DIRECTIONS - Reproduce the records precisely. Omit every picture.

MATERIAL FOR THIS TASK -
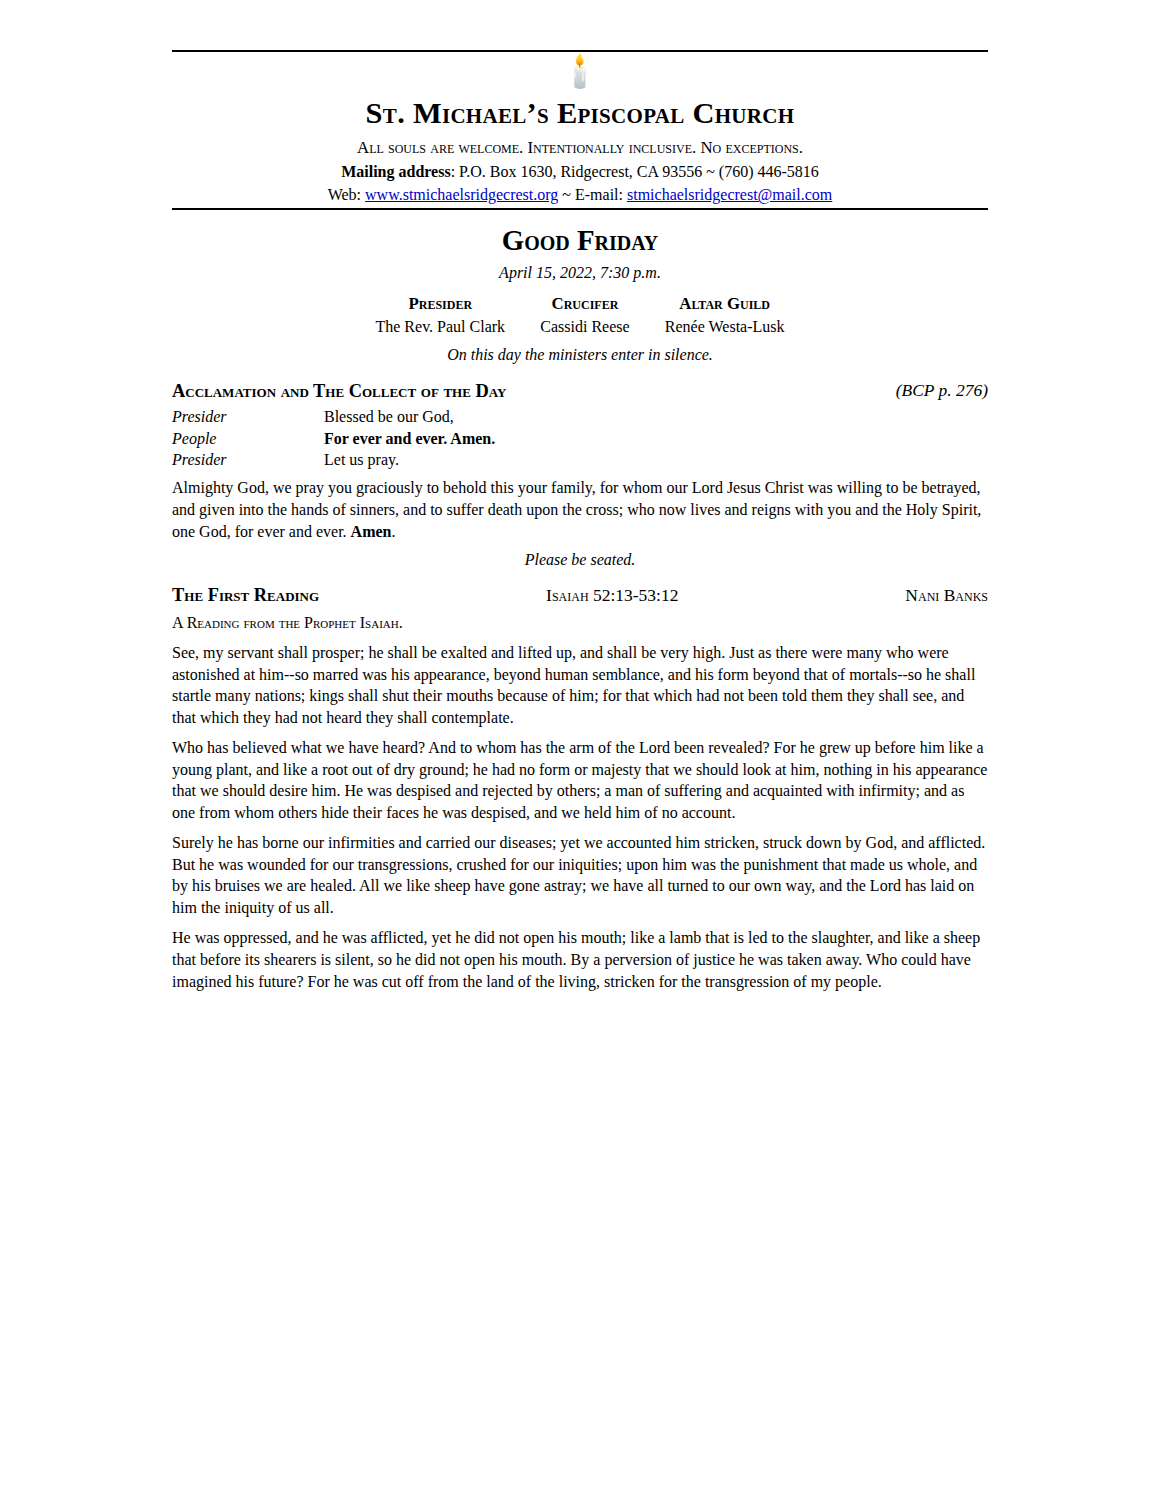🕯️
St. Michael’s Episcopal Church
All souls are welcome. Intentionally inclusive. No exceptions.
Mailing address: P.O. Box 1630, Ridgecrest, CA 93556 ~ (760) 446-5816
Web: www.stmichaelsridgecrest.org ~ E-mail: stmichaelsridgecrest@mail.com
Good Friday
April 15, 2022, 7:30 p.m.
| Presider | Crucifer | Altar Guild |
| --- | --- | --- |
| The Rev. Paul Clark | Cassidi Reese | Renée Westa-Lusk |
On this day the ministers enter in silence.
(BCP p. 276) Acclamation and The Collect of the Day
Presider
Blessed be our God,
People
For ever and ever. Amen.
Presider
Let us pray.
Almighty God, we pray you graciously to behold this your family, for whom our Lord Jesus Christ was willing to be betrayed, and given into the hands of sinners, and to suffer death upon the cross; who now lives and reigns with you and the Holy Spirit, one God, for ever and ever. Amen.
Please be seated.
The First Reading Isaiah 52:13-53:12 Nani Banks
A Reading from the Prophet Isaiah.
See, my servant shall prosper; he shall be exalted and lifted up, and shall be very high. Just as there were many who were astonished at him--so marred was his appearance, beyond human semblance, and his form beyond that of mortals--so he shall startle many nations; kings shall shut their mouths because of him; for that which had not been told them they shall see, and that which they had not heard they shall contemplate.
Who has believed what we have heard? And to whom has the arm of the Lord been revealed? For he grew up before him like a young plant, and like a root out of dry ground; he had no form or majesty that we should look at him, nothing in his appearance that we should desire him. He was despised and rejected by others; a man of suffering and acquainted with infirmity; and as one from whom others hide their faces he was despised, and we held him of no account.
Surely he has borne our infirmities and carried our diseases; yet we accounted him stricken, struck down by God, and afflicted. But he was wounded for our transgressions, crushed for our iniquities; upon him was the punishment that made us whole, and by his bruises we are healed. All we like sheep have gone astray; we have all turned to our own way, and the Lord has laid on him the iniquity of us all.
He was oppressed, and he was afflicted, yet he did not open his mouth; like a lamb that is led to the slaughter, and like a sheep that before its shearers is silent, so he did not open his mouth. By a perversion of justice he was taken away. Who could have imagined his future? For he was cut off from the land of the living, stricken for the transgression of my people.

RESPONSE TO THIS TASK -
🕯️
St. Michael’s Episcopal Church
All souls are welcome. Intentionally inclusive. No exceptions.
Mailing address: P.O. Box 1630, Ridgecrest, CA 93556 ~ (760) 446-5816
Web: www.stmichaelsridgecrest.org ~ E-mail: stmichaelsridgecrest@mail.com
Good Friday
April 15, 2022, 7:30 p.m.
| Presider | Crucifer | Altar Guild |
| --- | --- | --- |
| The Rev. Paul Clark | Cassidi Reese | Renée Westa-Lusk |
On this day the ministers enter in silence.
(BCP p. 276) Acclamation and The Collect of the Day
Presider
Blessed be our God,
People
For ever and ever. Amen.
Presider
Let us pray.
Almighty God, we pray you graciously to behold this your family, for whom our Lord Jesus Christ was willing to be betrayed, and given into the hands of sinners, and to suffer death upon the cross; who now lives and reigns with you and the Holy Spirit, one God, for ever and ever. Amen.
Please be seated.
The First Reading Isaiah 52:13-53:12 Nani Banks
A Reading from the Prophet Isaiah.
See, my servant shall prosper; he shall be exalted and lifted up, and shall be very high. Just as there were many who were astonished at him--so marred was his appearance, beyond human semblance, and his form beyond that of mortals--so he shall startle many nations; kings shall shut their mouths because of him; for that which had not been told them they shall see, and that which they had not heard they shall contemplate.
Who has believed what we have heard? And to whom has the arm of the Lord been revealed? For he grew up before him like a young plant, and like a root out of dry ground; he had no form or majesty that we should look at him, nothing in his appearance that we should desire him. He was despised and rejected by others; a man of suffering and acquainted with infirmity; and as one from whom others hide their faces he was despised, and we held him of no account.
Surely he has borne our infirmities and carried our diseases; yet we accounted him stricken, struck down by God, and afflicted. But he was wounded for our transgressions, crushed for our iniquities; upon him was the punishment that made us whole, and by his bruises we are healed. All we like sheep have gone astray; we have all turned to our own way, and the Lord has laid on him the iniquity of us all.
He was oppressed, and he was afflicted, yet he did not open his mouth; like a lamb that is led to the slaughter, and like a sheep that before its shearers is silent, so he did not open his mouth. By a perversion of justice he was taken away. Who could have imagined his future? For he was cut off from the land of the living, stricken for the transgression of my people.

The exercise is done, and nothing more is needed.